▶ _TEXTO PARA REVISÃO_:
Cromossomos felizes
Este é um dia bastante especial para a chamada biologia sintética, o campo de pesquisa cujo objetivo é construir novos genomas e organismos do zero. Uma equipe da Universidade Johns Hopkins, nos EUA, conseguiu sintetizar pela primeira vez, em sua inteireza, o DNA de um cromossomo de um organismo eucarionte (de célula complexa com núcleo, como a nossa), no caso a levedura Saccharomyces cerevisiae, a que fermenta algumas cervejas, como indica o nome do treco. Tem reportagem minha sobre o tema na Folha de hoje, mas muita coisa legal inevitavelmente ficou de fora, então vamos à versão do diretor.
Primeiro, alguns comentários de Gonçalo Guimarães Pereira, da Unicamp, um veterano nas tentativas de analisar e “projetar” genomas (currículo dele aqui; saiba mais sobre o trabalho dele e de seus colegas nesta e nesta reportagem de minha autoria).
Em conversa por telefone, ele explicou dois detalhes interessantes das leveduras com cromossomo artificial. Primeiro, a maneira como o cromossomo foi montado: as leveduras têm uma tendência natural a incorporar sequências de DNA que sejam homólogas, ou seja, tenham um conjunto similar de “letras” de DNA. Isso acontece quando a fita dupla de “letras” químicas que forma a molécula de DNA se abre e uma fita extra se acopla a uma das duas fitas abertas, gerando uma nova molécula. Foi assim, em linhas gerais, que o DNA sintético foi sendo inserido passo a passo no cromossomo natural da levedura, até sobrar apenas o cromossomo sintético.

▶ _ITENS FORNECIDOS_:
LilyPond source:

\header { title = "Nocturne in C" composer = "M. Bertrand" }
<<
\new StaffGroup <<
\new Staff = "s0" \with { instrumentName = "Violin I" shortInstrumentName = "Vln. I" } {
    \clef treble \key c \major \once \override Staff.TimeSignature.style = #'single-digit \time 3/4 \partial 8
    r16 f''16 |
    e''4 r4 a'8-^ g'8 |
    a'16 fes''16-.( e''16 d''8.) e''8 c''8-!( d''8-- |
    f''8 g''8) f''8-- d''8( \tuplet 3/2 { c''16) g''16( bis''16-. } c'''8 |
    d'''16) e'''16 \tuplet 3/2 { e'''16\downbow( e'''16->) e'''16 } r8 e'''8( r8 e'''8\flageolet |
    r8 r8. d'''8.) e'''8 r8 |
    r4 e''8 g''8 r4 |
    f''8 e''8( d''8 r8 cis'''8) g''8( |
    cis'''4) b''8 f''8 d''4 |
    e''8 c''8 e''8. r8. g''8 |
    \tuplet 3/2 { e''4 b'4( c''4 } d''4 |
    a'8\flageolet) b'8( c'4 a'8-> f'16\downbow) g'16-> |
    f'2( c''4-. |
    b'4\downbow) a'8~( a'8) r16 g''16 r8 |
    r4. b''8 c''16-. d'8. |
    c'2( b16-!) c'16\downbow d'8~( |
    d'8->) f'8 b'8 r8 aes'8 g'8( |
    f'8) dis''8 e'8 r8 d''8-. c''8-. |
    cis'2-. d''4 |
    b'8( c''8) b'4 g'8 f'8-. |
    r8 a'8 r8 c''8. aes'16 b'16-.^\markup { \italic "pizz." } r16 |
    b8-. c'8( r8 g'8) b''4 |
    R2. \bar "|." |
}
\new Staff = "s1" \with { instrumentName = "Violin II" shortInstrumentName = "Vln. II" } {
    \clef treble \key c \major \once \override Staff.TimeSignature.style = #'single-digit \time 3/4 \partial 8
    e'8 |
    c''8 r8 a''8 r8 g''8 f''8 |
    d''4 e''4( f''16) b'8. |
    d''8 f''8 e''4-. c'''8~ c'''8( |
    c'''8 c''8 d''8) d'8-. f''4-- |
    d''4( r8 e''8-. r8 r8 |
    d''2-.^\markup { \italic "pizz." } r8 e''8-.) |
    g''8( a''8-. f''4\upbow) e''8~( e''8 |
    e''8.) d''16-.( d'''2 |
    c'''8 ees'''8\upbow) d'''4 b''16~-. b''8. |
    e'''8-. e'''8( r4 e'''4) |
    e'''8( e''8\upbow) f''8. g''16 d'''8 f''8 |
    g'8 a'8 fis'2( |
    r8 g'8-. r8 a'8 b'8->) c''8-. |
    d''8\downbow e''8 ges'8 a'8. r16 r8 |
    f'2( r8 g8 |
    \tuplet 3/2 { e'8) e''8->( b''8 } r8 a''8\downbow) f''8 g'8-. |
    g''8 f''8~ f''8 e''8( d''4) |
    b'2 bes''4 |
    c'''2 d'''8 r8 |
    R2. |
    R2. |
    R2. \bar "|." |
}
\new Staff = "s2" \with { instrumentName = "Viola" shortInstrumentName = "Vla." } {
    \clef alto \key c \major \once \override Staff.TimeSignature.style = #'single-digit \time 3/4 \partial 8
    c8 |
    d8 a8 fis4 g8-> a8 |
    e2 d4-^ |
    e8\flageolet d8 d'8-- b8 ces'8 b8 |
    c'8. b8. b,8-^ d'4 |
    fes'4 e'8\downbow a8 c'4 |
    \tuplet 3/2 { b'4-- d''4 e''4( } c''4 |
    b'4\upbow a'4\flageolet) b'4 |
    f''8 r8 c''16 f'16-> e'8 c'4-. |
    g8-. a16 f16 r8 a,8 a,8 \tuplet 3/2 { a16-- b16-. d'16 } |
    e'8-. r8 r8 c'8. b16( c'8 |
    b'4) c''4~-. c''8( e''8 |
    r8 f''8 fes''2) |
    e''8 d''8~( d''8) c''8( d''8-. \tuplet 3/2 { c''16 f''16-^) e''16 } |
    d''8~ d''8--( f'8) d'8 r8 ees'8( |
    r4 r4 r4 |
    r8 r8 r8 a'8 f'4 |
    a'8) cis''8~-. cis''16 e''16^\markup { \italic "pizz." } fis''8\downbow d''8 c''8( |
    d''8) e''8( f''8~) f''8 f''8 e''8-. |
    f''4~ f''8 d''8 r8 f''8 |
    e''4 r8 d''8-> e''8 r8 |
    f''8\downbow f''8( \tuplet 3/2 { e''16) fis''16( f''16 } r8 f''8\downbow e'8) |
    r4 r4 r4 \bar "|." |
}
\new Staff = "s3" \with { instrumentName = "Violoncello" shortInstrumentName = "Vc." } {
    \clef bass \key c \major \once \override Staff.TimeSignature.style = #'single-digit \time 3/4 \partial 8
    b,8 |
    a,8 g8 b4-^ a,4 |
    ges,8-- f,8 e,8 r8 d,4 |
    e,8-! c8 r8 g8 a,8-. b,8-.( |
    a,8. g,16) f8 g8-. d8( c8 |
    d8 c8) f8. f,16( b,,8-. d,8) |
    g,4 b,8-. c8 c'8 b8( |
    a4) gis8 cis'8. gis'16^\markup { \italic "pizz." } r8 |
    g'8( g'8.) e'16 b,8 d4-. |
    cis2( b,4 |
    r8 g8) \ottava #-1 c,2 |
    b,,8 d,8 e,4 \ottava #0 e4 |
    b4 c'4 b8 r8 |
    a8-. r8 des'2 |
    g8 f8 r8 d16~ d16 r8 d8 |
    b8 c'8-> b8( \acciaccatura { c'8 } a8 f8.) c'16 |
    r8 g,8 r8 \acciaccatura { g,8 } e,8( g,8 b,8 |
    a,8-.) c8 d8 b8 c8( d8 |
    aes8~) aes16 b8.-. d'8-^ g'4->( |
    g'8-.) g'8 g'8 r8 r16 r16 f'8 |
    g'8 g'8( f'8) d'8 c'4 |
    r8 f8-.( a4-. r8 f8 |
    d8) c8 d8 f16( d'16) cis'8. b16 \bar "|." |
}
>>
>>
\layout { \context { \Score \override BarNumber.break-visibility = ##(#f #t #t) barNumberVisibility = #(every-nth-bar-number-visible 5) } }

▶ _DETALHES DO EXERCÍCIO_:
Dê a continuação do texto sobre o cromossomo sintético de levedura, começando logo após a última frase apresentada.

▶ _RESULTADO DO EXERCÍCIO_:
Outro detalhe importante: os cientistas também inseriram no novo cromossomo, lado a lado de genes considerados não essenciais, sequências que levam à recombinação daquele DNA com seu par cromossômico — basicamente fazendo com que, ao longo das gerações da levedura, esses genes possam ser “cuspidos” para fora do cromossomo, diz Pereira. Isso é um método importante para tentar descobrir com mais rapidez quais genes são importantes, em conjunto, para o funcionamento do organismo e, assim, chegar a uma versão mais “enxuta” da levedura, ideal para modificações em laboratório – uma “levedura mínima”, diz ele.
Resumo da ópera, segundo ele: “Do ponto de vista técnico, o trabalho é uma demonstração de força, importante do ponto de vista científico. E, do ponto de vista das aplicações, é claro que é um grande passo para a criação de vias metabólicas, e da produção de produtos químicos por meio desses organismos, que não seria possível obter de outra forma”.
FAÇA VOCÊ MESMO
Segundamente, vamos aos comentários de Andrés Ochoa, que tem doutorado em biotecnologia pela USP e coordena o grupo Syntechbio, o qual, aliás, também está no Facebook. Fala, Andrés!
“Bom, o primeiro a comentar é que a prova de que um genoma sintético pode modificar uma célula foi feita por Craig Venter [um dos decifradores do genoma humano] em um genoma procarionte [de bactéria]. Não tinha sido feito com um eucarionte, o que faz do paper que você me mandou algo muito interessante. O paper que você manda caminha um pouco nessa direção. Junto com o trabalho de Venter, são prova de que a informação genética é software capaz de modificar hardware. O que gera grande interesse nesse tipo de matéria-prima para a criação de novos tipos de manufaturas, desenhadas a partir do DNA.